Esas eran las características esenciales del enemigo y las nuestras durante la última guerra de resistencia. De ello se desprende que los puntos fuertes del enemigo eran nuestros puntos débiles, y que igualmente nuestros puntos fuertes eran los débiles del enemigo, pero que mientras los puntos fuertes del enemigo eran temporales, los nuestros eran fundamentales.

De todas estas características se deduce que la estrategia enemiga se orientaba a una acción rápida para una decisión rápida. La prolongación eventual de la guerra le privaría progresivamente de sus puntos fuertes mientras agravaba cada vez más sus debilidades. Esta estrategia estaba en contradicción con el potencial limitado de los franceses, ya seriamente debilitado a consecuencia de la segunda gran guerra. Por ello, en la realización de su plan agresivo, el enemigo estaba obligado a combinar la fórmula de las acciones rápidas para una decisión rápida con incautaciones graduales y a veces hasta emprendiendo negociaciones para ganar el tiempo necesario para fortalecer su potencial.

Pese a todas las dificultades y obstáculos creados por sus propias debilidades, tan pronto le era posible reanudaba su plan de acción rápida para una decisión rápida, con la esperanza de poner fin a la guerra pronto y victoriosamente.
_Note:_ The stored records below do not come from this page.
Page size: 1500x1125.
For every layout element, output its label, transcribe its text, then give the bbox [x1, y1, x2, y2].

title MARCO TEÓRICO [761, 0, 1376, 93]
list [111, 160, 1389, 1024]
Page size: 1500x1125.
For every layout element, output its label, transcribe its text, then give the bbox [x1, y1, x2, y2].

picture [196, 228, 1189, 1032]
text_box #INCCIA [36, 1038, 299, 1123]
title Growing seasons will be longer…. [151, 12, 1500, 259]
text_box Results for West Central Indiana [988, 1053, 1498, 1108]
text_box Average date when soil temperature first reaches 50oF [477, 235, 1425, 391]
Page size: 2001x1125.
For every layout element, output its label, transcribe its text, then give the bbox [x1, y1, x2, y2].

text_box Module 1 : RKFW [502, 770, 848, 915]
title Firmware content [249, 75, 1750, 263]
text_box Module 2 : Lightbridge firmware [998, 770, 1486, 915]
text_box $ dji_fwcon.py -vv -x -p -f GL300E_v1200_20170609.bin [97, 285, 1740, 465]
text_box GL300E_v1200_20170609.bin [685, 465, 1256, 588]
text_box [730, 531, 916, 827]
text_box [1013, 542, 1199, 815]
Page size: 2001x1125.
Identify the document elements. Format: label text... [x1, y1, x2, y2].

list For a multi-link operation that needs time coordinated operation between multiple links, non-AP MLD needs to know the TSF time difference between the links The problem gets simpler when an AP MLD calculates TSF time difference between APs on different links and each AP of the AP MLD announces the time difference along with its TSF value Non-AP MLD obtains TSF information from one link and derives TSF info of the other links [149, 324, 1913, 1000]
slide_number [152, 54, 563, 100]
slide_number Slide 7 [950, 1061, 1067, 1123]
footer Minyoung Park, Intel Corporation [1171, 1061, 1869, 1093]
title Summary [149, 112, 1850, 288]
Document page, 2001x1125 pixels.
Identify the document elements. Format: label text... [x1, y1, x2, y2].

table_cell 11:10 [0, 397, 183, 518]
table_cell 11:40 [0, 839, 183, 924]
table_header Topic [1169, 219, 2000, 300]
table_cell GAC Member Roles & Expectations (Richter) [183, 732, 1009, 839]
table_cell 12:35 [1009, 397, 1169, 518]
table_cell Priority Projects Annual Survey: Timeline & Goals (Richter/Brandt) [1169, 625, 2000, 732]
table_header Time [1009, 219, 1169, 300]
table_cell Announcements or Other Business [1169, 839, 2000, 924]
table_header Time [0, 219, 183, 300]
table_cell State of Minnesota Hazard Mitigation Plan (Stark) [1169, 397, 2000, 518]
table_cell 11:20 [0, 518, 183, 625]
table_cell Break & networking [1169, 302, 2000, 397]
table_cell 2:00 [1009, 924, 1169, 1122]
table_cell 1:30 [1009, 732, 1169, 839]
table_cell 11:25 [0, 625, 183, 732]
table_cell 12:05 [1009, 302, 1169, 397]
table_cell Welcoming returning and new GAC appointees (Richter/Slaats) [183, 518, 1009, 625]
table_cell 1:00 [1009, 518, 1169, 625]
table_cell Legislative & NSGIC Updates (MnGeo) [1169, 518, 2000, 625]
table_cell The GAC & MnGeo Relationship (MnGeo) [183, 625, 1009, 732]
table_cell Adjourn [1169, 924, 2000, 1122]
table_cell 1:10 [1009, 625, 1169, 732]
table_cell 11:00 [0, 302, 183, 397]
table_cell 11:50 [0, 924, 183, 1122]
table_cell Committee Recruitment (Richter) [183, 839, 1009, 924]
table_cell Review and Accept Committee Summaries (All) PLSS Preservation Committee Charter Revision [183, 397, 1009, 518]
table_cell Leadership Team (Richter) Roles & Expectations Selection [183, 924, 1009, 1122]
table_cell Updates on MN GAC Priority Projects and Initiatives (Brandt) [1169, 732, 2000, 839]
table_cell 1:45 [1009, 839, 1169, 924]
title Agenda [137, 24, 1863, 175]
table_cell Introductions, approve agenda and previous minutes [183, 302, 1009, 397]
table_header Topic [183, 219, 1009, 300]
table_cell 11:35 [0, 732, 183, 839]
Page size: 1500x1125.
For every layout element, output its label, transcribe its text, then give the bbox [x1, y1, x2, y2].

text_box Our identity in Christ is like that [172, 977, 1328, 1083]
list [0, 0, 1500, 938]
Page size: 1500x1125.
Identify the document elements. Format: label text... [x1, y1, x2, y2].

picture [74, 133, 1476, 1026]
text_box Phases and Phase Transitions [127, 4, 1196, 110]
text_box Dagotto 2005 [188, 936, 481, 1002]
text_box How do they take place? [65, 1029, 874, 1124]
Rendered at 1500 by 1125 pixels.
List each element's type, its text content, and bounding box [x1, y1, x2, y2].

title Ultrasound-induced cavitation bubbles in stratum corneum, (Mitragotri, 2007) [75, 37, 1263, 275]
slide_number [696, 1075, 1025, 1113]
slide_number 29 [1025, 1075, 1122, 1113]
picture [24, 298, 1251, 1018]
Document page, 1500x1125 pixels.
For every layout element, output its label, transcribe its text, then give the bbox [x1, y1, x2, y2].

Desde los primeros días del conflicto los franceses ambicionaban terminar la ocupación y la “pacificación” del Nam Bo en unas semanas.

Al no poder aniquilar nuestras fuerzas regulares en las ciudades, y después de la generalización de las hostilidades a todo el país, concentraron sus tropas y lanzaron una gran ofensiva contra el Viet Bac con el objetivo de destruir nuestros organismos de dirección y nuestras fuerzas regulares y lograr una victoria decisiva. Después del fracaso de esta ofensiva, se vieron obligados a prolongar la guerra y pasar a la “pacificación” de su retaguardia sin renunciar, sin embargo, a su plan estratégico de acciones rápidas para una decisión rápida. Mediante múltiples cambios en el alto mando, sobre todo con el envío a Indochina del general Navarre, pretendían asestar golpes decisivos que pusieran rápidamente fin a la guerra de agresión.

Consciente de los puntos fuertes y débiles del enemigo, así como de los propios, nuestro partido, para hacer frente a los propósitos estratégicos del adversario, preconizó como línea estratégica la resistencia prolongada: ante un enemigo temporalmente superior, nuestro pueblo no estaba en condiciones de emprender acciones rápidas para una decisión rápida: necesitaba tiempo para superar sus debilidades y agravar las del enemigo. Para lograr la victoria final necesitábamos tiempo a fin de movilizar, organizar y consolidar las fuerzas de la resistencia, desgastar las del enemigo, modificando poco a poco la correlación de fuerzas hasta lograr nosotros la superioridad, y aprovechándonos al mismo tiempo de los cambios internacionales cada vez más favorables.

NOTAS:

12 El pueblo francés conocía la guerra de Indochina como “la guerra sucia” (la sale guerre).

Vo Nguyen Giap. “Guerra del Pueblo, Ejército del Pueblo”. Colección “Socialismo y Libertad”, Libro 14, páginas 62-71.